In assessing the effectiveness of the supervisory regime, it is also important to understand the culture of the organisation and the different levels of industry engagement. IFSRA's relationship with banks appeared to me to operate at two levels: at a frontline level with BSD and at a senior executive level. Senior banking executives had direct contact with senior executives in IFSRA, often without the knowledge of, not to say engagement with, supervisory staff. Staff were regularly requested by senior IFSRA executives to review decisions or issues based on these discussions, or were told by contacts in banks that the issues had been or would be discussed with our senior executives. To me, at its most benign, this indicated a disconnect between BSD and senior IFSRA executives. I believe it also signalled a manifest lack of support for staff, undermining them in their dealings with banks.

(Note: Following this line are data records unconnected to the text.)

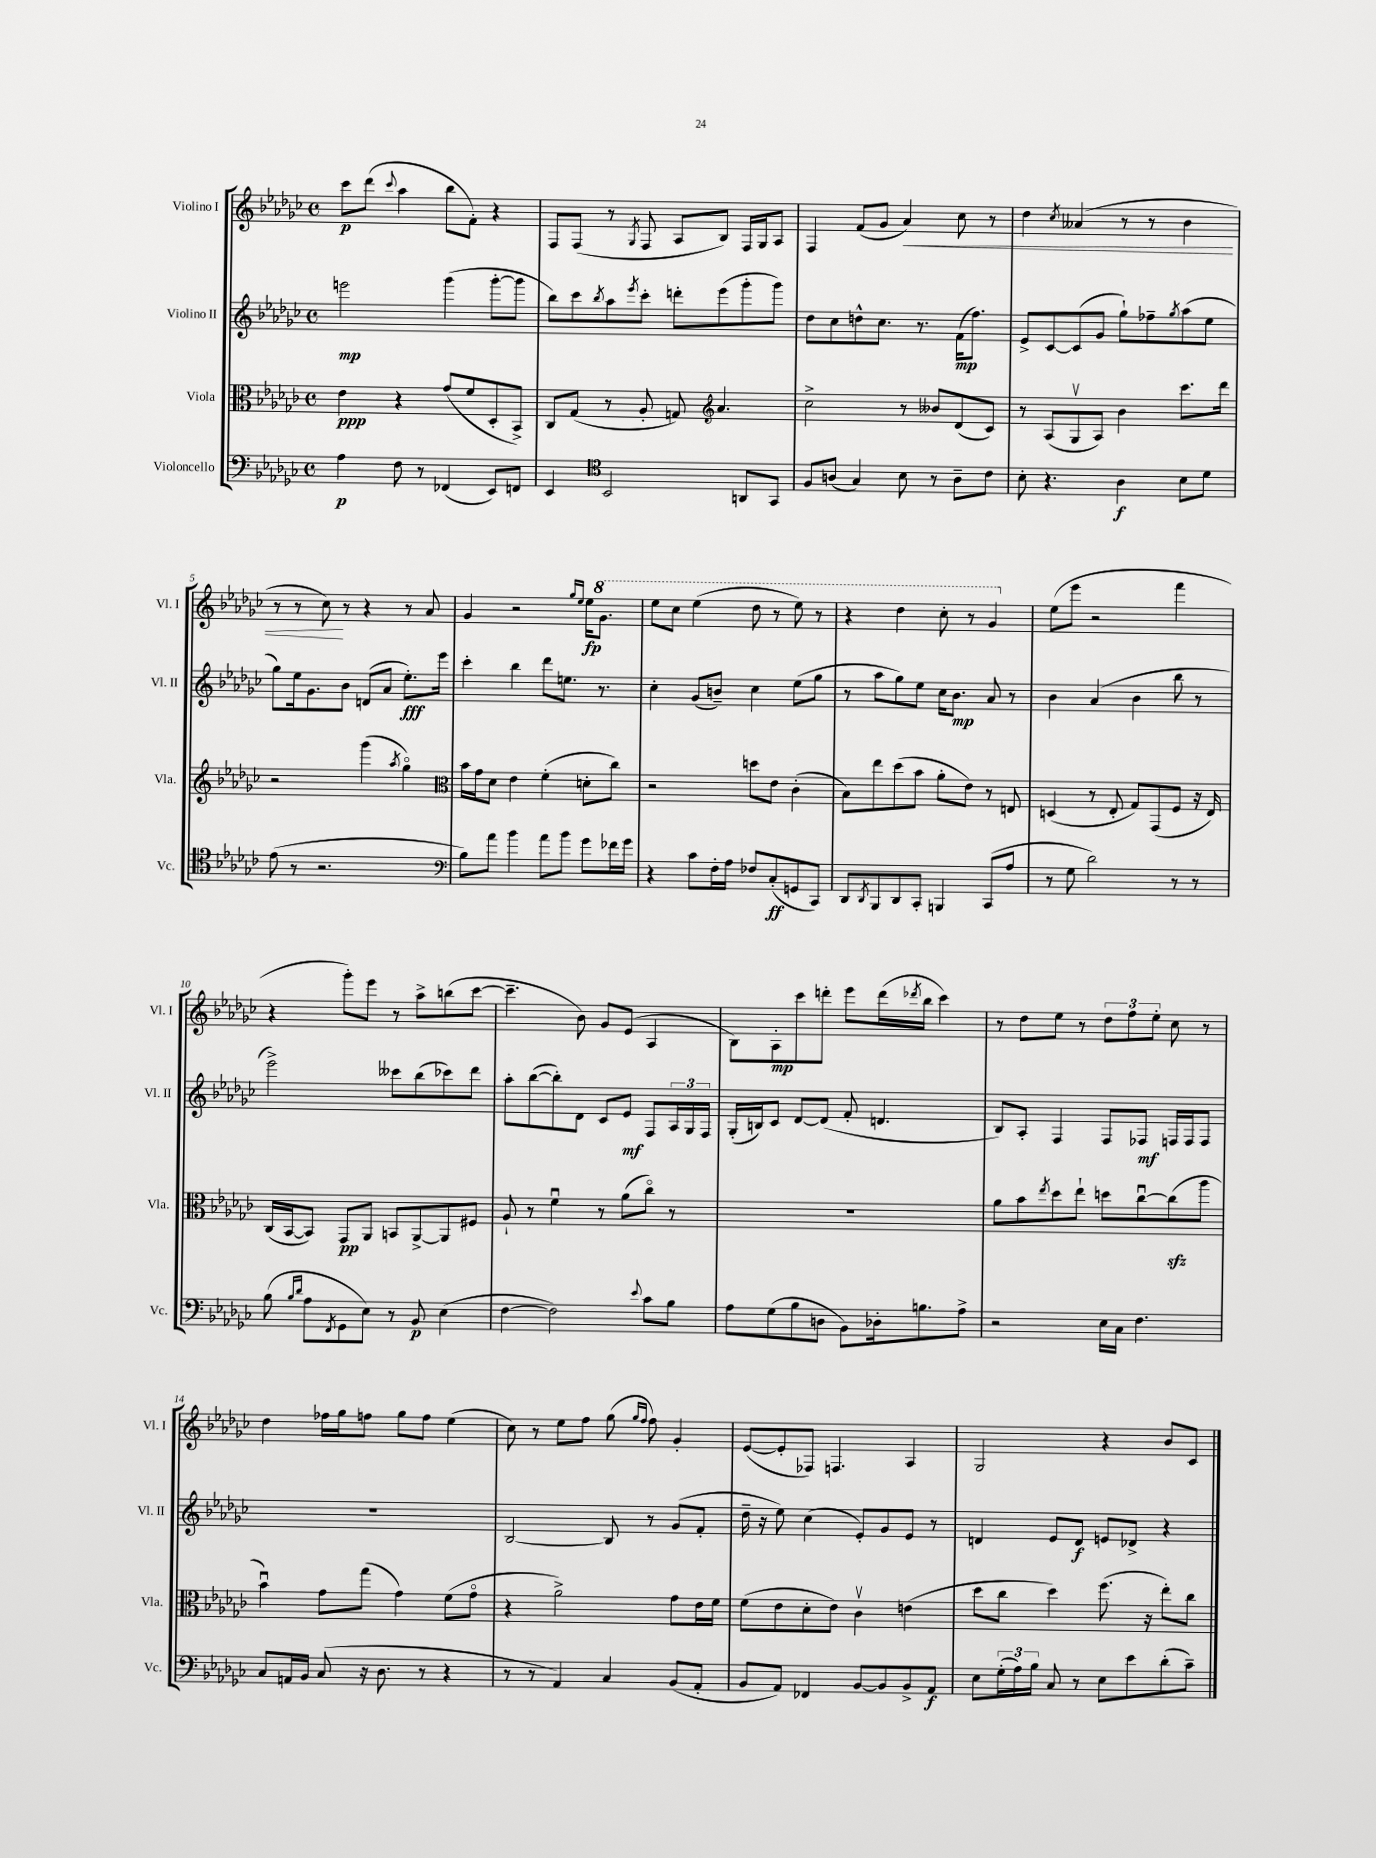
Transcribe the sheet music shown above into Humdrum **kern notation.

**kern	**kern	**kern	**kern
*staff4	*staff3	*staff2	*staff1
*clefF4	*clefC3	*clefG2	*clefG2
*k[b-e-a-d-g-c-]	*k[b-e-a-d-g-c-]	*k[b-e-a-d-g-c-]	*k[b-e-a-d-g-c-]
*M4/4	*M4/4	*M4/4	*M4/4
*met(c)	*met(c)	*met(c)	*met(c)
4A-	4e-	2eee	8ccc-
.	.	.	(8ddd-
.	.	.	8qqccc-
8F	4r	.	4aa-
8r	.	.	.
(4FF-	(8g-	(4ggg-	8bb-
.	8f	.	8f')
8EE-)	8D-'	[8ggg-'	4r
8FF	8BB-^)	8ggg-]	.
=	=	=	=
4EE-	8C-	8bb-)	8F
.	(8G-	8ccc-	(8F
*clefC4	*	*	*
.	.	8qbb-	.
2BB-	8r	8aa-	8r
.	.	8qeee-	8qG-
.	8A-'	8ccc-'	8F
.	8G)	8ddd'	8A-
*	*clefG2	*	*
.	4.a-	(8eee-	8B-)
8AA	.	8ggg-'	16F
.	.	.	16G-
8GG-	.	8ggg-)	8A-
=	=	=	=
8F	2cc-^	8dd-	4F
(8A	.	8cc-	.
4G-)	.	8dd^^	(8f
.	.	8.cc-	8g-
8B-	8r	.	4a-)
.	.	8.r	.
8r	8b--	.	.
8A~	(8d-	(16f	8cc-
.	.	8.ff)	.
8c-	8c-)	.	8r
=	=	=	=
8B-'	8r	8e-^	4dd-
4.r	(8A-	[8c-	.
.	.	.	8qcc-
.	8G-v	(8c-]	(4a--
.	8A-)	8g-	.
4A-	4b-	8gg-`)	8r
.	.	8ff-~	8r
.	.	8qgg-	.
8B-	8.ccc-	(8aa-	4b-
8d-	.	8ee-	.
.	16ddd-	.	.
=	=	=	=
(8e-	2r	8gg-)	8r
8r	.	16ee-	8r
.	.	8.g-	.
2.r	.	.	8cc-)
.	.	8b-	8r
.	(4ggg-	(8d	4r
.	.	8a-	.
.	8qaa-	.	.
.	4gg-o)	8.ee-')	8r
.	.	.	8a-
.	.	16eee-	.
=	=	=	=
*clefF4	*clefC3	*	*
8B-)	16b-	4ccc-'	4g-
.	16g-	.	.
8a-	8d-	.	.
4b-	4e-	4bb-	2r
8a-	(4f'	8ddd-	.
8b-	.	8.ee	.
.	.	.	16qqgg-
.	.	.	16qqee-
8g-	8d'	.	16ee-
.	.	8.r	8.gg-
16f-	8cc-)	.	.
16g-	.	.	.
=	=	=	=
4r	2r	4cc-'	8eee-
.	.	.	8ccc-
8c-	.	(8g-	(4eee-
16F'	.	8b~)	.
16A-	.	.	.
8F-	8dd	4cc-	8ddd-
(8C-'	8e-	.	8r
8GG	(4c-'	(8ee-	8eee-)
8CC-)	.	8gg-	8r
=	=	=	=
8DD-	8B-)	8r	4r
8qDD-	.	.	.
8BBB-	8ee-	8aa-	.
8DD-	(8dd-	8gg-)	4ddd-
8CC-'	8b-	8ee-	.
4BBB	8a-'	16cc-	8ccc-'
.	.	8.b-	.
.	8e-)	.	8r
(8CC-	8r	8a-	4gg-
8A-	8E	8r	.
=	=	=	=
8r	(4D	4b-	(8ee-
8G-	.	.	8eee-
2d-)	8r	(4a-	2r
.	8E-'	.	.
.	8G-)	4b-	.
.	(8GG-	.	.
8r	8F	8bb-	4fff
8r	16r	8r	.
.	16E-)	.	.
=	=	=	=
(8B-	(16C-	2eee-^)	4r
.	[16BB-	.	.
16qqB-	.	.	.
16qqd-	.	.	.
8A-	8BB-])	.	.
8qFF	.	.	.
8GG-	8GG-	.	8ggg-')
8E-)	8AA-	.	8eee-
8r	8BB	8ccc--	8r
8BB-	[8AA-^	(8bb-	8aa-^
(4E-	8AA-]	8ccc-)	(8bb
.	8F#	8ddd-	[8ccc-
=	=	=	=
[4F	8A-`	8aa-'	4.ccc-~]
.	8r	([8bb-	.
2F])	4fu	8bb-'])	.
.	.	8d-	8b-)
.	8r	8c-	8g-
.	(8a-	8e-	(8e-
8qqe-	.	.	.
8c-	8cc-o)	8F	4A-
8B-	8r	24A-	.
.	.	24G-	.
.	.	24F	.
=	=	=	=
8A-	1r	(16G-'	8B-)
.	.	16B)	.
(8G-	.	8c-	8A-'
8B-	.	[8d-	8ccc-
8D	.	(8d-]	8ddd'
8BB-)	.	8f'	8eee-
16D-'	.	4.d	(16ddd
.	.	.	8qddd-
8.B	.	.	16bb-
.	.	.	4ccc-)
8A-^	.	.	.
=	=	=	=
2r	8a-	8B-)	8r
.	8b-	8A-'	8dd-
.	8qee-	.	.
.	8dd-	4F	8ee-
.	8ee-`	.	8r
16E-	8dd	8F	12dd-
16C-	.	.	.
.	.	.	12ff
4.F	[8cc-u	8F-	.
.	.	.	12ee-'
.	(8cc-]	16F	8cc-
.	.	16F	.
.	8aa-	8F	8r
=	=	=	=
8C-	4b-u)	1r	4dd-
16AA	.	.	.
16BB-	.	.	.
(8C-	8g-	.	16ff-
.	.	.	16gg-
16r	(8gg-	.	8ff
8.D-	.	.	.
.	4g-)	.	8gg-
8r	.	.	8ff
4r	(8f	.	(4ee-
.	8g-o	.	.
=	=	=	=
8r	4r	[2B-	8cc-)
8r	.	.	8r
4AA-)	2a-^)	.	8ee-
.	.	.	8ff
4C-	.	8B-]	(8gg-
.	.	.	16qqgg-
.	.	.	16qqff
.	.	8r	8ff)
(8BB-	8g-	(8g-	4g-'
8AA-'	16e-	8f'	.
.	16f	.	.
=	=	=	=
8BB-	(8f	16dd-~	([8e-
.	.	16r	.
8AA-)	8e-	8ee-)	8e-']
4FF-	8d-'	(4cc-	8F-)
.	8e-)	.	4.F
[8BB-	4c-v	8e-')	.
8BB-]	.	8g-	.
8BB-^	(4e	8e-	4A-
8AA-	.	8r	.
=	=	=	=
8E-	8dd-	4d	2G-
(24G-'	8cc-	.	.
24A-)	.	.	.
24B-	.	.	.
8C-	4dd-)	8e-	.
8r	.	8d	.
8E-	(8.ff	8e	4r
8e-	.	8d-^	.
.	16r	.	.
(8d-'	8ee-')	4r	8b-
8c-~)	8cc-	.	8c-
==	==	==	==
*-	*-	*-	*-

In terms of any linkage between macro-economic and prudential policy, when working in BSD, I saw no evidence of a strong link in that regard. Given the demands placed on resources, as a result of the implementation of CRD, at some time prior to my arrival in BSD, a decision was taken that the department would cease to be actively involved in work relating to the financial stability review. However, this would have been in the knowledge that the relevant economic department within the Bank had access to data regarding individual banks. The financial stability committee was a formal structure for co-operation between IFSRA and the bank on financial stability-related issues. However, the main focus of meetings tended to be on drafting of economic articles and publications.
In terms of prudential policy, IFSRA took a number of policy measures aimed at strengthening the regulatory framework, including the introduction of liquidity requirements. In implementing options and discretions, under the CRD, it took a conservative approach to the exercise of discretions in relation to property-related lending. The proposals on all options and discretions were subject to a public consultation in October 2006. In addition, the Governor of the Central Bank confirmed that the proposals represented the best that could be achieved in the circumstances. While these interventions can now be seen to have been insufficient, it is worth noting that IFSRA was the only public authority which took measures to try and cool the property-related lending.
Further detail on these and other lines of inquiry is provided in my written statement. In addition, I have not dealt with the specifics of the regulatory framework and supervisory arrangements as I am aware the Central Bank has provided significant detail on these to the inquiry. Again, thank you for the opportunity to make this opening statement. I hope it is useful in providing additional background and context on the wider issues under consideration by the inquiry.